# PASSAGE PROVIDED:
After a lilting start with a single, gravely voice, the song launches into a lively ballad, complete with multi-part vocal harmonies–all imagined by Suno’s generative AI. My kids think it sounds like a choir of pirates. 

I named it William of Tyre after the doomed ship in the original song, spun up a graphic with Google’s Nano Banana, and uploaded it to YouTube.

Automated bangers

There’s a lot to like, musically, about Suno’s creation. After its quiet and subdued start, the song slowly swells in intensity–with the pirate choir providing subtle vocal backing–until the doomed crew confront the white whale.

At that climactic moment, the tempo suddenly quickens, echoing the speed and drama of the chase, before slowing and adopting a mournful tone as the fictional William of Tyre is ultimately sunk.

There’s an odd lyrical section at the end of the original shanty in which the whale begins speaking directly to the crew. Suno does a terrific job making musical sense of this, bringing in multiple voices singing in a lower register with an almost monastic tone to suggest the voice of a massive, seafaring leviathan.

Likewise–because the original shanty lacks the kind of catchy, repeating chorus you’d find in a modern song–Suno turns its single repeating line (“Blow my bully boys, blow”) into a powerful refrain that caps off each verse.

The original lyrics also lack a clear ending–the song just kind of stops, and there isn’t even a final “Blow my bully boys!” to see us off. 

Again, Suno handles this musical ambiguity surprisingly well, finishing the piece with a series of shouted “OY OYs!” and a climactic drum solo.

To be sure, there are problems. For no reason at all, Suno’s imagined singer pauses in the middle of the first “Bully boys” line. My best guess is that Suno saw a comma in the original lyrics, and interpreted it as a spot to randomly pause.

The AI also makes mistakes that a human would probably catch. There’s a line about the “bow” of the ship. Anyone with rudimentary nautical knowledge would know how to pronounce that word in a ship-y context.

But Suno makes it sound like the “bow” in “bow and arrow”. It’s a subtle mistake, but one that’s very telling of the song’s AI origins.

The future of music?

(Entries drawn from a collection)
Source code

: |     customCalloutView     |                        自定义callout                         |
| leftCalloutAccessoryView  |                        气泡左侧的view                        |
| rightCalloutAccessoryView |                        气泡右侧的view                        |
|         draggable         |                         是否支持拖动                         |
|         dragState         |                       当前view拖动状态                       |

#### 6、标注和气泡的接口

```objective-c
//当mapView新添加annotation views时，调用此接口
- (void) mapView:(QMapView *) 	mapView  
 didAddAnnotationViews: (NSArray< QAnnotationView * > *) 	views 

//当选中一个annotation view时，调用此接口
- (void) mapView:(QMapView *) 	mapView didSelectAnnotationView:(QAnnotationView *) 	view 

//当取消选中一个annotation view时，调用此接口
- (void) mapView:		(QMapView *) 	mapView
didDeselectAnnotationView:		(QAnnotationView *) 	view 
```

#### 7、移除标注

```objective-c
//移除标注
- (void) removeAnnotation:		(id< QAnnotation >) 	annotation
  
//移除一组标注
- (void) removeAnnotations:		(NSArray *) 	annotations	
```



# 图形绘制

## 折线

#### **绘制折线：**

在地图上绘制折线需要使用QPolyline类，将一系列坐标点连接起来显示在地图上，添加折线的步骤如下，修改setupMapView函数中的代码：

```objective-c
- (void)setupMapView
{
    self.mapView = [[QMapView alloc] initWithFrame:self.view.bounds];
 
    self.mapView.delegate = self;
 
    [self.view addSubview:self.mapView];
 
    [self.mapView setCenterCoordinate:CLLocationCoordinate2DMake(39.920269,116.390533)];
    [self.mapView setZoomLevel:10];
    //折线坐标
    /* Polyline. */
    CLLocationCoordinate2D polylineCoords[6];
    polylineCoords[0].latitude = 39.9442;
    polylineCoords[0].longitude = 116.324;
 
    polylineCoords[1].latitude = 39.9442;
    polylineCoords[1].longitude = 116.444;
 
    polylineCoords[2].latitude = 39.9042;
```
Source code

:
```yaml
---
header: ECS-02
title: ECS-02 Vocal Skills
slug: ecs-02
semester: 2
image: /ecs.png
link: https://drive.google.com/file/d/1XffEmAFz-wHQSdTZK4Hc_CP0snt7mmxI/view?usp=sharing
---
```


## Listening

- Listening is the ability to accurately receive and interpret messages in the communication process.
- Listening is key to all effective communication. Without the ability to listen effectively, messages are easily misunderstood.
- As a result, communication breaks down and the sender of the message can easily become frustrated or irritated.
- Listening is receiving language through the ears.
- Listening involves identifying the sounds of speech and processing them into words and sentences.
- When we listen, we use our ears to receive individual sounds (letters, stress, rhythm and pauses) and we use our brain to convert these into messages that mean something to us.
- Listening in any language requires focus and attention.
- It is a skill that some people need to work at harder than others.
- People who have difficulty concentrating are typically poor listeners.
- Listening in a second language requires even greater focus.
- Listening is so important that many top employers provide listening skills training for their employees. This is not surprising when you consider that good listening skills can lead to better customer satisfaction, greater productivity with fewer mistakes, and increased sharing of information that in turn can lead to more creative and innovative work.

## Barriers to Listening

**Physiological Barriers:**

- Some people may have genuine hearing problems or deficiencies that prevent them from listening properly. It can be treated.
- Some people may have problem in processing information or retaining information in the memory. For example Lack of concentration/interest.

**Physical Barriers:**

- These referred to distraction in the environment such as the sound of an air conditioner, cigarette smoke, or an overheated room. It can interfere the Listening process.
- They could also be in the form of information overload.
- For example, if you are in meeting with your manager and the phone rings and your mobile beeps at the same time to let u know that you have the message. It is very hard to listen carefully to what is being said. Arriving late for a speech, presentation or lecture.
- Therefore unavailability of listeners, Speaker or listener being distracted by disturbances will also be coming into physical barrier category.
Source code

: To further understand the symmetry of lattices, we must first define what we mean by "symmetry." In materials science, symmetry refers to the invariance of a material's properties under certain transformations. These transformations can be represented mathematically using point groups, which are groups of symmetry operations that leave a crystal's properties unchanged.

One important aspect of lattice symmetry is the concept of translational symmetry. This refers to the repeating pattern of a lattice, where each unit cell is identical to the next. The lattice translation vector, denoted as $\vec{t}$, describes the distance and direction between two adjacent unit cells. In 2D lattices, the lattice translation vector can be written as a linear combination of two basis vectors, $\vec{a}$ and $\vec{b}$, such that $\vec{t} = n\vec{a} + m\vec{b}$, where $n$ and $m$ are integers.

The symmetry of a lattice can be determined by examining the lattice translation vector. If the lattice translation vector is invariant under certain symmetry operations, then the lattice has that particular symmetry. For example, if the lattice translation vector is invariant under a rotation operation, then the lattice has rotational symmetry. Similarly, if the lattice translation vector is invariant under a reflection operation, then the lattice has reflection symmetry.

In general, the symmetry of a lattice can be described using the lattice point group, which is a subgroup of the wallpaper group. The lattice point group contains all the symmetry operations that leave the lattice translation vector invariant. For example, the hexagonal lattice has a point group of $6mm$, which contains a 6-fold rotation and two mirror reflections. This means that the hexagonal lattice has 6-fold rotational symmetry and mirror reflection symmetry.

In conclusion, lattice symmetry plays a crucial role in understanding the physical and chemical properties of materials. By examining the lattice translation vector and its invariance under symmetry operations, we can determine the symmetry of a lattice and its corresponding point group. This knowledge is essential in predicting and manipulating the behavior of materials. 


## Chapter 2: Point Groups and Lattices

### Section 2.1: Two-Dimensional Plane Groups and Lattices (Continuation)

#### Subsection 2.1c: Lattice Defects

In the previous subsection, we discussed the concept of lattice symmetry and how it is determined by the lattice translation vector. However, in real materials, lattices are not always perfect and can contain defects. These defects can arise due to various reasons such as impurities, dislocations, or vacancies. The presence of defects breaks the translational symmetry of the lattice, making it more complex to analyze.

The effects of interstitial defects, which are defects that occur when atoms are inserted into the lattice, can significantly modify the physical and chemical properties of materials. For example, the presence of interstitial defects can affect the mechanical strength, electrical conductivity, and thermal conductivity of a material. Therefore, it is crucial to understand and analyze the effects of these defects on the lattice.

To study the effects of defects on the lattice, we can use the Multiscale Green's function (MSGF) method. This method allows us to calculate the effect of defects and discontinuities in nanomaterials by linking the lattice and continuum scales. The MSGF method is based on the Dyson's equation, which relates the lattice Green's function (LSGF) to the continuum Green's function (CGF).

# TASK STATEMENT:
Continue the text about Suno's AI-generated sea shanty, picking up right after its final line. The records have no connection to the text about Suno's AI-generated sea shanty.

# WRITTEN RESPONSE:
Despite its flaws, though, there’s a strange appeal to the song. I find myself listening to it again and again.

So, is this good for the world of music, or not?

Suno is already notorious in the music industry for flooding streaming platforms like Spotify with millions of songs that established musicians describe as “slop.” 

A coalition of these musicians have already launched a Say No to Suno campaign. And the RIAA has reportedly filed suit against the company over copyright allegations.

I’m sure a real historical musicologist would listen to my AI-generated shanty and conclude that there’s nothing whatsoever authentic about it. But after listening to the song a lot, I’d be leery of dismissing it too quickly. 

Sure, the original shanty probably sounded a lot different when it was sung in the 1820s. There was likely no choir of pirates with electric instruments providing dramatic musical backing.

Still, there’s something powerful about hearing the song’s original, historic lyrics set to music–even if that music is imagined by AI.

Many lines in Mocha Dick made no sense to me when I simply read the lyrics. Hearing them performed gives them an emotional power and resonance I never thought I’d find in the two-century-old original.

A line that reads “Come raise your hand/My bully boys/And swear you’ll not flinch or fear/While there’s a spar to keep afloat” doesn’t hit very hard when you first read it. 

But when it’s sung in a pleading yet resolute tone by overlapping, harmonizing voices (even imagined ones) you suddenly realize that the fictional crew knows the grim fate that awaits them as they confront the whale, yet chooses to proceed anyway. It completely changes the song.

That’s the real power of platforms like Suno. Creating AI-powered bangers is nice. But the ability to breathe new life into a long-forgotten set of lyrics–and to create an emotional bridge across centuries of time–is an impactful one.

Perhaps William of Tyre isn’t historically accurate or authentic to the original. But all music has a unique and magical ability to stir the soul, lending resonance and power to our frail, human words and struggles.